## USANDO A INFORMAÇÃO:
**A)** Transcreva, do texto sobre o apagão, o trecho que começa em "Para o desempenho" e continua até "distrital e municipal).".
**B)** Traduza para inglês esta frase do texto sobre o apagão: "A situação atingiu em especial Portugal, Espanha e parte de França."
**C)** Dê seguimento ao texto sobre o apagão de 28 de abril a partir da última frase apresentada.

## TEXTO DE LEITURA:
§

|Duarte Caldeira

O «apagão» da comunicação pública 

Uma vez mais fica evidente que o Sistema de Proteção Civil carece de uma estratégia de comunicação de crise, que não esteja capturado pelo frenesim mediático de governantes.

CréditosJosé Sena Goulão / Agência Lusa

Pelas 11h33 do passado dia 28 de abril registou-se em todo o território do continente um corte total do fornecimento de eletricidade, circunstância que provocou uma generalizada perturbação na atividade de diversos setores, com particular incidência nas falhas nas telecomunicações, no trânsito, na rede de transportes e outros domínios do normal funcionamento do país. A situação atingiu em especial Portugal, Espanha e parte de França.

O «apagão» total motivou o acionamento de diversos planos de contingência, em serviços essenciais, tendo por objetivo fazer face a um evento inesperado, identificam as ações necessárias para que este impacte o mínimo possível a oferta de serviços à população.

Entretanto, quando a ocorrência assume uma maior escala, com graves repercussões na segurança de pessoas e de infraestruturas críticas, entramos no domínio da missão do Sistema de Proteção Civil, enquanto elemento coordenador das ações de resposta à situação criada pelo evento e consequente intervenção dos diversos agentes (forças e serviços), no contexto das missões de cada um.

Para o desempenho dos fins do sistema e cumprimento das respetivas missões, tanto dos referidos agentes, como das autoridades políticas, são elaborados Planos de Emergência de Proteção Civil, gerais ou especiais e de âmbito territorial (nacional, regional, distrital e municipal).

No referido processo de planeamento definem-se os momentos em que intervêm os técnicos e os operacionais, bem como os decisores políticos.

§

## LINHAS FORNECIDAS:
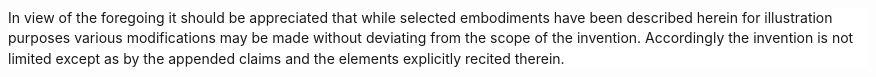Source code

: In view of the foregoing it should be appreciated that while selected embodiments have been described herein for illustration purposes various modifications may be made without deviating from the scope of the invention. Accordingly the invention is not limited except as by the appended claims and the elements explicitly recited therein.

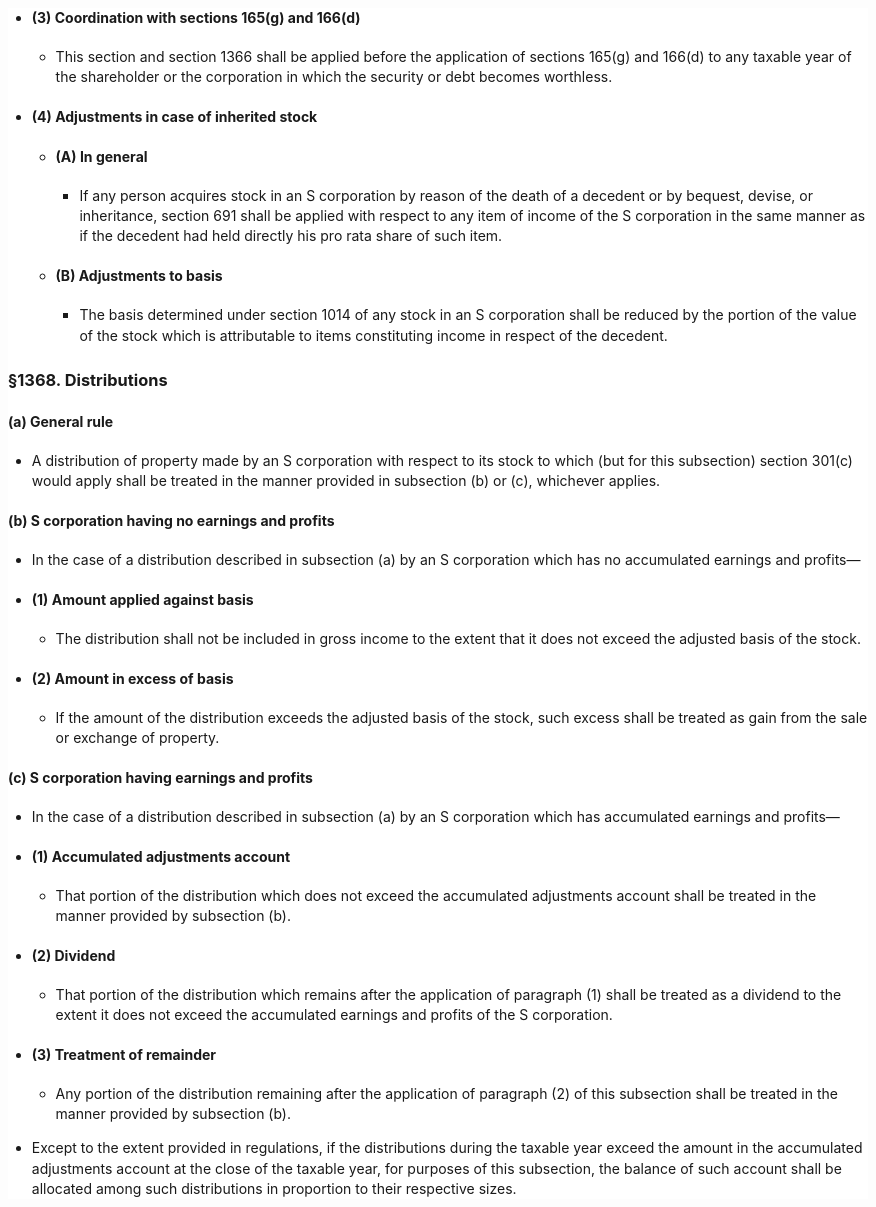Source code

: * #### (3) Coordination with sections 165(g) and 166(d)
  * This section and section 1366 shall be applied before the application of sections 165(g) and 166(d) to any taxable year of the shareholder or the corporation in which the security or debt becomes worthless.

* #### (4) Adjustments in case of inherited stock
  * #### (A) In general
    * If any person acquires stock in an S corporation by reason of the death of a decedent or by bequest, devise, or inheritance, section 691 shall be applied with respect to any item of income of the S corporation in the same manner as if the decedent had held directly his pro rata share of such item.

  * #### (B) Adjustments to basis
    * The basis determined under section 1014 of any stock in an S corporation shall be reduced by the portion of the value of the stock which is attributable to items constituting income in respect of the decedent.

### §1368. Distributions
#### (a) General rule
* A distribution of property made by an S corporation with respect to its stock to which (but for this subsection) section 301(c) would apply shall be treated in the manner provided in subsection (b) or (c), whichever applies.

#### (b) S corporation having no earnings and profits
* In the case of a distribution described in subsection (a) by an S corporation which has no accumulated earnings and profits—

* #### (1) Amount applied against basis
  * The distribution shall not be included in gross income to the extent that it does not exceed the adjusted basis of the stock.

* #### (2) Amount in excess of basis
  * If the amount of the distribution exceeds the adjusted basis of the stock, such excess shall be treated as gain from the sale or exchange of property.

#### (c) S corporation having earnings and profits
* In the case of a distribution described in subsection (a) by an S corporation which has accumulated earnings and profits—

* #### (1) Accumulated adjustments account
  * That portion of the distribution which does not exceed the accumulated adjustments account shall be treated in the manner provided by subsection (b).

* #### (2) Dividend
  * That portion of the distribution which remains after the application of paragraph (1) shall be treated as a dividend to the extent it does not exceed the accumulated earnings and profits of the S corporation.

* #### (3) Treatment of remainder
  * Any portion of the distribution remaining after the application of paragraph (2) of this subsection shall be treated in the manner provided by subsection (b).


* Except to the extent provided in regulations, if the distributions during the taxable year exceed the amount in the accumulated adjustments account at the close of the taxable year, for purposes of this subsection, the balance of such account shall be allocated among such distributions in proportion to their respective sizes.
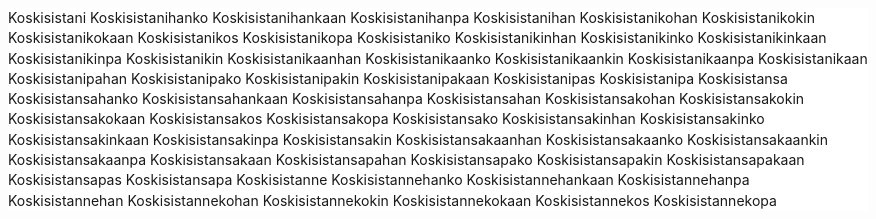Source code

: Koskisistani
Koskisistanihanko
Koskisistanihankaan
Koskisistanihanpa
Koskisistanihan
Koskisistanikohan
Koskisistanikokin
Koskisistanikokaan
Koskisistanikos
Koskisistanikopa
Koskisistaniko
Koskisistanikinhan
Koskisistanikinko
Koskisistanikinkaan
Koskisistanikinpa
Koskisistanikin
Koskisistanikaanhan
Koskisistanikaanko
Koskisistanikaankin
Koskisistanikaanpa
Koskisistanikaan
Koskisistanipahan
Koskisistanipako
Koskisistanipakin
Koskisistanipakaan
Koskisistanipas
Koskisistanipa
Koskisistansa
Koskisistansahanko
Koskisistansahankaan
Koskisistansahanpa
Koskisistansahan
Koskisistansakohan
Koskisistansakokin
Koskisistansakokaan
Koskisistansakos
Koskisistansakopa
Koskisistansako
Koskisistansakinhan
Koskisistansakinko
Koskisistansakinkaan
Koskisistansakinpa
Koskisistansakin
Koskisistansakaanhan
Koskisistansakaanko
Koskisistansakaankin
Koskisistansakaanpa
Koskisistansakaan
Koskisistansapahan
Koskisistansapako
Koskisistansapakin
Koskisistansapakaan
Koskisistansapas
Koskisistansapa
Koskisistanne
Koskisistannehanko
Koskisistannehankaan
Koskisistannehanpa
Koskisistannehan
Koskisistannekohan
Koskisistannekokin
Koskisistannekokaan
Koskisistannekos
Koskisistannekopa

§

## RESULTADOS POR TAREFA:
**A)**
Para o desempenho dos fins do sistema e cumprimento das respetivas missões, tanto dos referidos agentes, como das autoridades políticas, são elaborados Planos de Emergência de Proteção Civil, gerais ou especiais e de âmbito territorial (nacional, regional, distrital e municipal).

**B)** The situation especially affected Portugal, Spain and part of France.

**C)**
Porém, há um histórico em Portugal de apropriação da parte dos governantes das funções dos técnicos e dos operacionais, contaminando deste modo o espaço mediático, com a utilização abusiva da informação pública (uma das importantes dimensões da gestão de emergência), em especial quando os eventos se desenvolvem em períodos pré-eleitorais.

O que aconteceu no país no passado dia 28 de abril, foi um exemplo de tudo o que não se deve fazer do ponto de vista da credibilização do Sistema de Proteção Civil e do estabelecimento de uma relação permanente de confiança entre este e o conjunto dos cidadãos.

«Há um histórico em Portugal de apropriação da parte dos governantes das funções dos técnicos e dos operacionais, contaminando deste modo o espaço mediático, com a utilização abusiva da informação pública (uma das importantes dimensões da gestão de emergência), em especial quando os eventos se desenvolvem em períodos pré-eleitorais.»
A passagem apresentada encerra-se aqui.